確かに、求人や物価データが悪化したにもかかわらず、BTCやイーサリアム(ETH)の価格は強靭でした。パウエルの発言後最初の1時間で、ビットコインとイーサリアムの価格はそれぞれ0.30%と0.44%下落しましたが、すぐに失った地盤を取り戻しました。
それでも、ビットコインの価格が20日移動平均を回復する代わりに、今は50日移動平均を維持できるかどうかが主要な問題になっています。移動平均は、ブル市場やベア市場の強度を投資家が評価するのに役立つ長期的なイメージを提供します。

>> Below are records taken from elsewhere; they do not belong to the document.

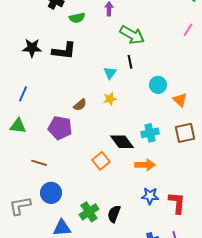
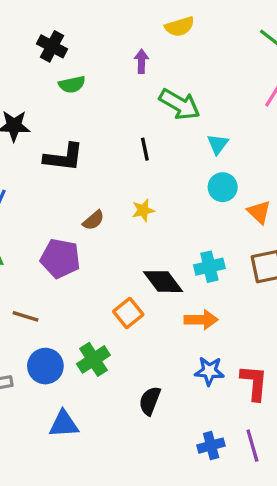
green semicircle: (77, 18) -> (72, 84), moved
black L-shape: (64, 51) -> (64, 157), moved
black line: (130, 62) -> (145, 149), moved
cyan triangle: (110, 73) -> (218, 144), moved
green cross: (89, 212) -> (93, 359), moved

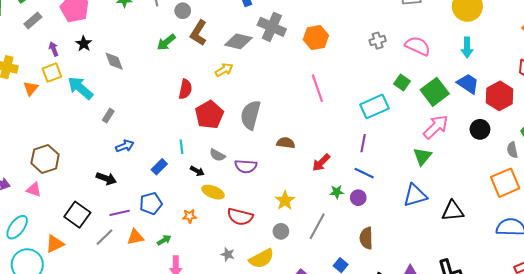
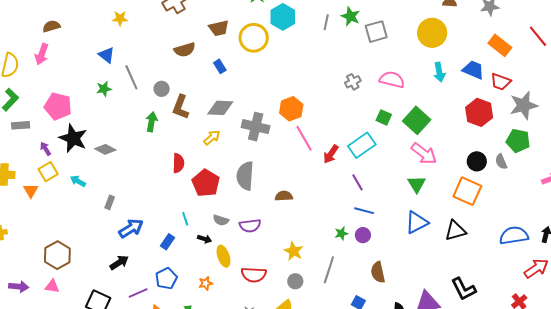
gray rectangle: (33, 20) -> (21, 125), turned 48
gray cross: (272, 27) -> (256, 127), moved
orange hexagon: (316, 38) -> (291, 109), moved
green arrow: (166, 42) -> (152, 122), turned 150
black star: (84, 44) -> (73, 138), size x1.8
gray diamond: (114, 61) -> (105, 149), turned -30
blue trapezoid: (468, 84) -> (473, 70), moved
cyan arrow: (80, 88) -> (78, 181), size x0.6
pink arrow: (436, 127) -> (424, 154), turned 92
black circle: (480, 129) -> (477, 161), moved
purple line: (363, 143) -> (358, 182), turned -30
blue arrow: (125, 146) -> (131, 228), size x1.4
red arrow: (321, 162) -> (331, 154), moved
black arrow: (106, 178) -> (119, 263), turned -42
orange square: (505, 183) -> (467, 191), moved, turned -32
yellow ellipse: (213, 192) -> (223, 256), turned 60

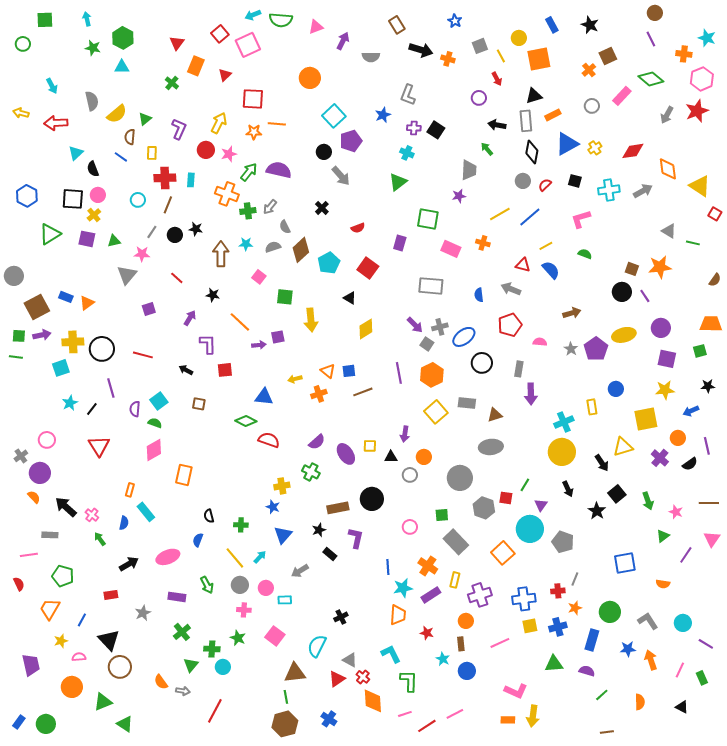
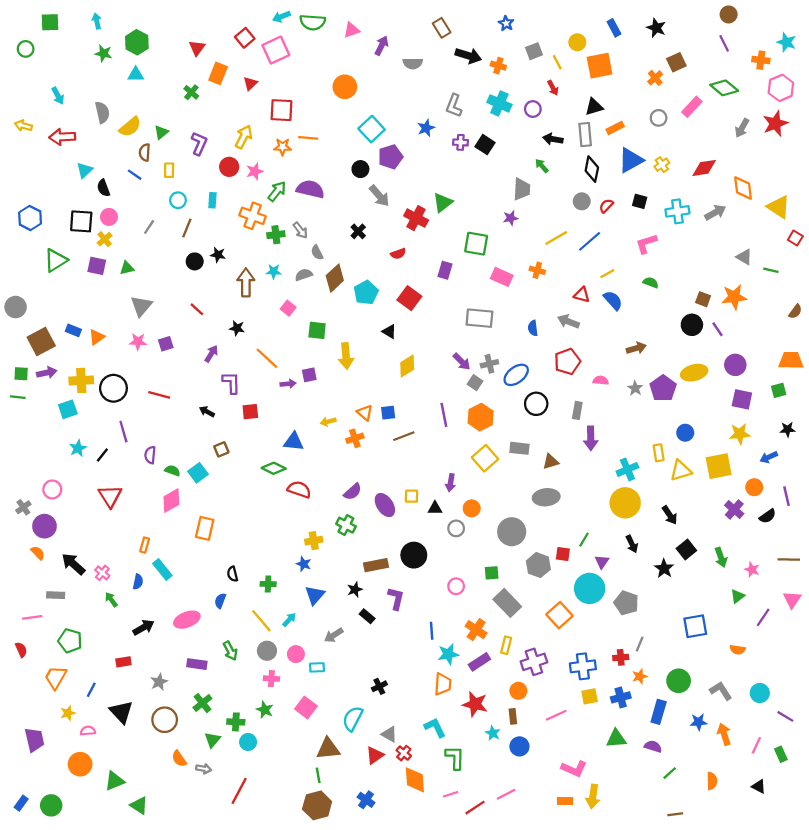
cyan cross: (407, 153) -> (499, 103), moved, size x1.5
red cross: (165, 178) -> (416, 218), moved, turned 30
cyan circle: (138, 200) -> (178, 200), moved
gray arrow: (270, 207) -> (300, 230), turned -77
gray line: (152, 232) -> (149, 227), moved
pink star: (142, 254) -> (138, 342), moved
cyan square: (159, 401) -> (198, 473), moved
brown square: (199, 404) -> (221, 449), turned -32
yellow triangle: (623, 447) -> (681, 471), moved
red star: (427, 633) -> (475, 704), size x1.6
brown circle: (120, 667) -> (165, 720), moved

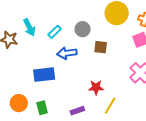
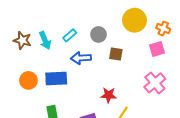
cyan arrow: (29, 27) -> (45, 40), moved
orange circle: (19, 103) -> (28, 80), moved

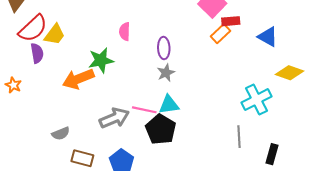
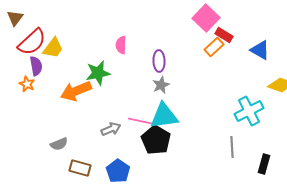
red rectangle: (231, 21) -> (224, 35), turned 36
orange star: (13, 85) -> (27, 84), moved
cyan triangle: (169, 105) -> (164, 116), size x1.4
gray arrow: (114, 118) -> (111, 129), size x0.7

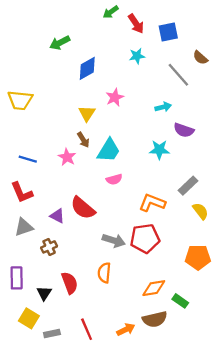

BTCとETHの価格は現在、ボリンジャーバンドの下限から2%と1%以内に位置しています。下限を突破すると、前回の平均から大幅に下落することを意味し、ベアリッシュなシグナルと見なされます。BTCとETHの価格は、2週間前にはボリンジャーバンドの上限付近にありました。
パウエルは証言中、インフレは緩和されたものの、2%という長期目標からはまだ「大きく上回っており、まだまだ道のりがある」と強調しました。パウエルの証言で最も印象的だったのは、最近の経済データが「予想以上に強かった」とのコメントでした。
予期しないほど厳しいインフレデータは、連邦公開市場委員会(FOMC)、つまり利上げ決定を行うFedのグループが、利上げのスケジュールよりも遅れていることを示唆し、今後の利上げ決定についてより積極的になる可能性が高いことを意味します。現在の「ドット・プロット」において5.125%から5.625%の範囲内で推定されている利上げ期待の天井は、さらに高くシフトする可能性があり、それに伴い、暗号通貨や他のリスク資産の価格が下落する可能性があります。
火曜日の出来事の影響後、投資家はBTCとETHの両方のロング先物契約の清算を注視することが望まれるかもしれません。現在の清算の量は低いですが、仮想通貨価格の下落は、トレーダーがロングポジションから強制的に押し出されることでドミノ効果を引き起こす可能性があります。